* EXERCISE DETAILS *
In the text on the ComputePi client, what does the first command line argument, args[0], hold? Please answer in one sentence.

[[ SOURCE DOCUMENT, beginning ]]

The code that calls a Compute object's methods must obtain a reference to that object, create a Task object, and then request that the task be executed. The definition of the task Pi is shown later. A Pi object is constructed with a single argument, the desired precision of the result. The result of the task execution is a java.math.BigDecimal representing calculated to the specified precision.

The client class client.ComputePi is as follows. 

package client;

import java.rmi.*;
import java.math.*;
import compute.*;

public class ComputePi {
    public static void main(String args[]) {
        if (System.getSecurityManager() == null) {
            System.setSecurityManager(new RMISecurityManager());
        }
        try {
            String name = "//" + args[0] + "/Compute";
            Compute comp = (Compute) Naming.lookup(name);
            Pi task = new Pi(Integer.parseInt(args[1]));
            BigDecimal pi = (BigDecimal) (comp.executeTask(task));
            System.out.println(pi);
        } catch (Exception e) {
            System.err.println("ComputePi exception: " + 
                               e.getMessage());
            e.printStackTrace();
        }
    }
}

Like the ComputeEngine server, the client begins by installing a security manager. This is necessary because RMI could be downloading code to the client. In this example the ComputeEngine's stub is downloaded to the client. Any time code is downloaded by RMI, a security manager must be present. As with the server, the client uses the security manager provided by the RMI system for this purpose.

After installing a security manager, the client constructs a name used to look up a Compute remote object. The value of the first command line argument, args[0], is the name of the remote host on which the Compute object runs. The client uses the Naming.lookup method to look up the remote object by name in the remote host's registry. When doing the name lookup, the code creates a URL that specifies the host where the compute server is running. The name passed in the Naming.lookup call has the same URL syntax as the name passed in the Naming.rebind call, which was discussed earlier.

Next, the client creates a new Pi object, passing to the Pi constructor the second command line argument, args[1], which indicates the number of decimal places to use in the calculation. Finally, the client invokes the executeTask method of the Compute remote object. The object passed into the executeTask call returns an object of type java.math.BigDecimal, so the program casts the result to that type and stores the return value in the variable result. Then, the program prints out the result. The following figure depicts the flow of messages among the ComputePi client, the rmiregistry, and the ComputeEngine.

Finally, let's look at the reason for all of this in the first place: the Pi class. This class implements the Task interface and computes the value of to a specified number of decimal places. For this example the actual algorithm is unimportant except, of course, for the accuracy of the computation. All that is important is that the computation is numerically rather expensive and thus the sort of thing that you would want to have occur on a more capable server.

Here is the code for the class client.Pi, which implements Task. 

package client;

import compute.*;
import java.math.*;

public class Pi implements Task {

    /** constants used in pi computation */
    private static final BigDecimal ZERO = 
        BigDecimal.valueOf(0);
    private static final BigDecimal  ONE = 
        BigDecimal.valueOf(1);
    private static final BigDecimal FOUR = 
        BigDecimal.valueOf(4);

    /** rounding mode to use during pi computation */
    private static final int roundingMode = 
        BigDecimal.ROUND_HALF_EVEN;

    /** digits of precision after the decimal point */
    private int digits;
    
    /**
     * Construct a task to calculate pi to the specified
     * precision.

[[ SOURCE DOCUMENT, end ]]
[[ DATASET ENTRIES, beginning ]]

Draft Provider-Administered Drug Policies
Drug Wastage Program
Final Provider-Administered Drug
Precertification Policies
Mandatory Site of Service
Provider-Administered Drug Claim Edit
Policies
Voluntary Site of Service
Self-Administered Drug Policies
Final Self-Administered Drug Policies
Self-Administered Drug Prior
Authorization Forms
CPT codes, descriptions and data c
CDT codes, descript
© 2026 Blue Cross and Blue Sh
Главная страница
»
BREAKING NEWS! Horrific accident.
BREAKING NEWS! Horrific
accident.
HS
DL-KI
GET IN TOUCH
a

[[ DATASET ENTRIES, end ]]
[[ DATASET ENTRIES, beginning ]]

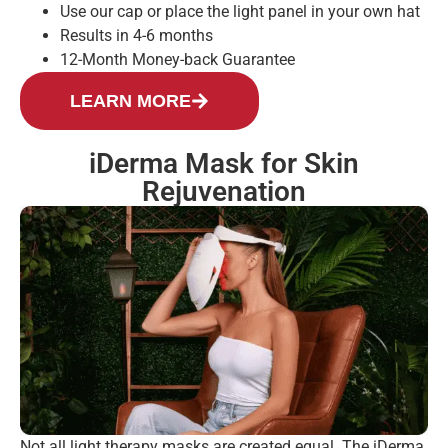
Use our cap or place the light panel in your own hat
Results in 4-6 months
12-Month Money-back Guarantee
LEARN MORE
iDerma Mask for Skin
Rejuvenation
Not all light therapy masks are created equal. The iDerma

[[ DATASET ENTRIES, end ]]
[[ DATASET ENTRIES, beginning ]]

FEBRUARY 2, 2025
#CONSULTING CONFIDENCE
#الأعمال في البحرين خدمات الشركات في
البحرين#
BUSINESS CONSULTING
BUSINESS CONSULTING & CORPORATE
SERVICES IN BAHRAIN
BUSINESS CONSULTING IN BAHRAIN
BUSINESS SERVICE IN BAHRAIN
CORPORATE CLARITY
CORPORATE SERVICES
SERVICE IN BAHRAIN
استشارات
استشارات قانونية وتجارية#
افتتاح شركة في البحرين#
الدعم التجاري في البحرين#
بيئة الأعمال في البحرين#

[[ DATASET ENTRIES, end ]]

* ANSWER BOX *
It holds the name of the remote host on which the Compute object runs.